Signing of ‘Sagip Saka’ IRR sets efforts to raise farmers, fisherfolks income in motion

Published October 21, 2019, 4:43 PM

by CJ Juntereal

By Mario Casayuran

Opposition Senator Francis N. Pangilinan said Monday the Department of Agriculture now has the framework to effectively raise the incomes of farmers and fisherfolk following the signing of the implementing rules and regulations (IRR) of the Sagip Saka Act.

Senator Francis "Kiko" Pangilinan (Photo from Kiko Pangilinan website / / MANILA BULLETIN)
Senator Francis “Kiko” Pangilinan (Photo from Kiko Pangilinan website / / MANILA BULLETIN)

“We have passed the law, and now that Agriculture Secretary William Dar signed the IRR, we can now focus on increasing farmers’ and fisherfolk’s incomes by developing and promoting their enterprises and directly linking them to private and government consumers,” he said.

Pangilinan is the author and proponent of the Sagip Saka Act.

He said the implementation of the law begins with a number of things, including:

  1. Organizational:

– Creation of the Farmers and Fisherfolk Enterprise Development Council that includes representatives from DA and the Departments of Trade and Industry (at least undersecretary), Interior and Local Government, and Finance, the Cooperative Development Authority, farmers’ and fisherfolk’s organizations, and agriculture/food/restaurant/business sector;

– Establishment of Sagip Saka desks at the Office of the Secretary and in regional field offices;

– Creation of the National Sagip Saka Program Steering Committee that includes representatives from various DA units,

– Having the DA’s Agribusiness and Marketing Assistance Service (AMAS) serve as secretariat and coordinator/facilitator with the National Economic and Development Authority (NEDA).

  1. Budgetary:

– Inclusion of activities and funding support for Sagip Saka in DA’s annual plan and budget proposal.

  1. Information systems:

– Listing of agricultural and fishery products that national and government agencies require for their various programs (eg, feeding);

– A roster of private companies who are willing to buy from food producers, donate equipment, and transfer technology.
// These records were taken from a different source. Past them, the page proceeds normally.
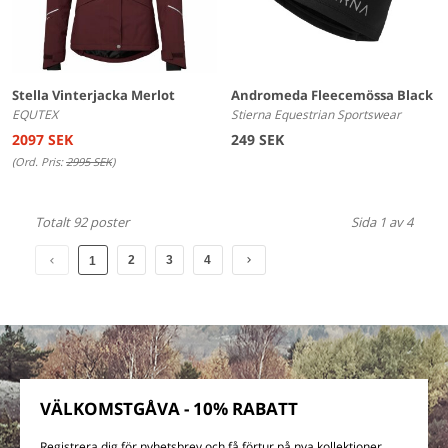
Stella Vinterjacka Merlot
Andromeda Fleecemössa Black
EQUTEX
Stierna Equestrian Sportswear
2097 SEK
249 SEK
(Ord. Pris:
2995 SEK
)
Totalt 92 poster
Sida 1 av 4
2
3
4
1
VÄLKOMSTGÅVA - 10% RABATT
Registrera dig för nyhetsbrev och få förtur på nya kollektioner,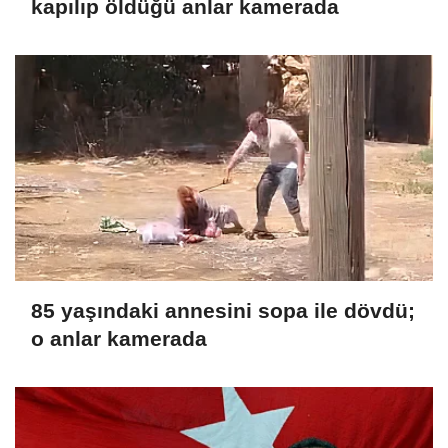
kapılıp öldüğü anlar kamerada
85 yaşındaki annesini sopa ile dövdü;
o anlar kamerada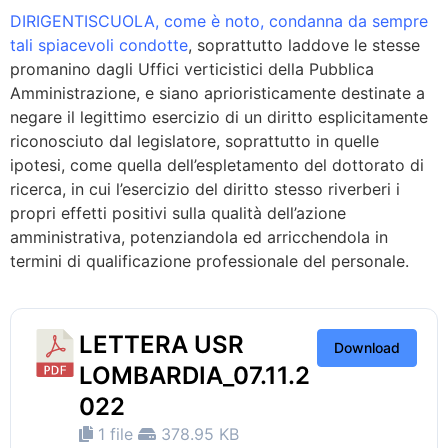
DIRIGENTISCUOLA, come è noto, condanna da sempre
tali spiacevoli condotte
, soprattutto laddove le stesse
promanino dagli Uffici verticistici della Pubblica
Amministrazione, e siano aprioristicamente destinate a
negare il legittimo esercizio di un diritto esplicitamente
riconosciuto dal legislatore, soprattutto in quelle
ipotesi, come quella dell’espletamento del dottorato di
ricerca, in cui l’esercizio del diritto stesso riverberi i
propri effetti positivi sulla qualità dell’azione
amministrativa, potenziandola ed arricchendola in
termini di qualificazione professionale del personale.
LETTERA USR
Download
LOMBARDIA_07.11.2
022
1 file
378.95 KB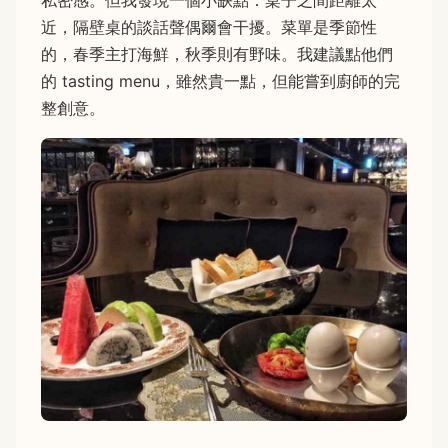
近，隔壁桌的談話聲偶爾會干擾。菜單是季節性
的，春季主打海鮮，秋季則有野味。我建議點他們
的 tasting menu，雖然貴一點，但能嘗到廚師的完
整創意。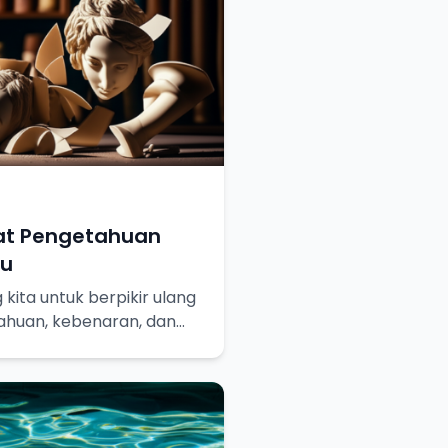
at Pengetahuan
hu
kita untuk berpikir ulang
ahuan, kebenaran, dan
ainya.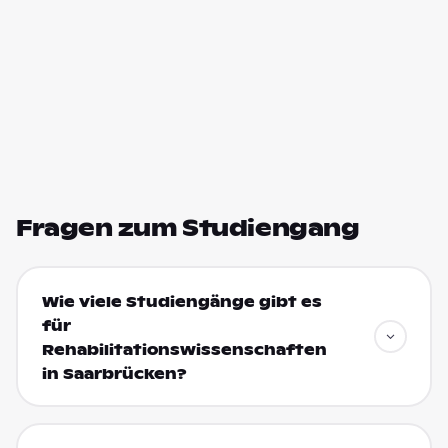
Fragen zum Studiengang
Wie viele Studiengänge gibt es
für
Rehabilitationswissenschaften
in Saarbrücken?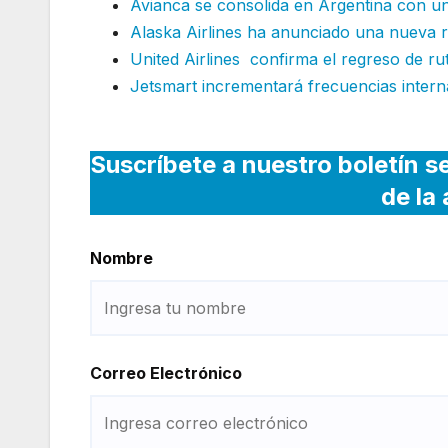
Avianca se consolida en Argentina con u
Alaska Airlines ha anunciado una nueva r
United Airlines confirma el regreso de r
Jetsmart incrementará frecuencias intern
Suscríbete a nuestro boletín s
de la
Nombre
Correo Electrónico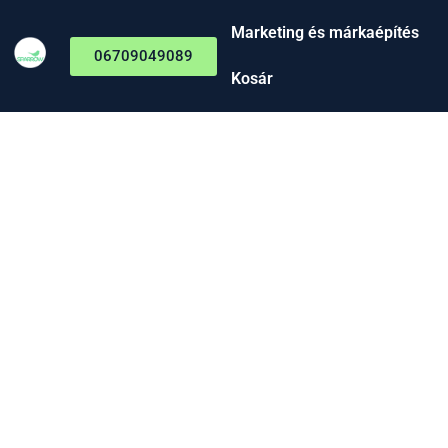
Marketing és márkaépítés
06709049089
Kosár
– Registry of farmers’ and fisherfolk’s organizations.

  1. Other processes:

– Reorientation of the local agriculture and fishery councils toward enterprise development;

– Exemption of donations from donor’s tax, as well as of enterprises registered as barangay micro-business enterprises from income tax;

– Preferential rates and special window to accredited farmers and fisherfolk enterprises.

‘’Poverty has always been the problem. We need to start lifting the living standard of those who feed us. Because if the farmers and the fisherfolk are OK, the entire Philippines would be OK,” according to Pangilinan, former food security secretary during the Noynoy Aquino presidency.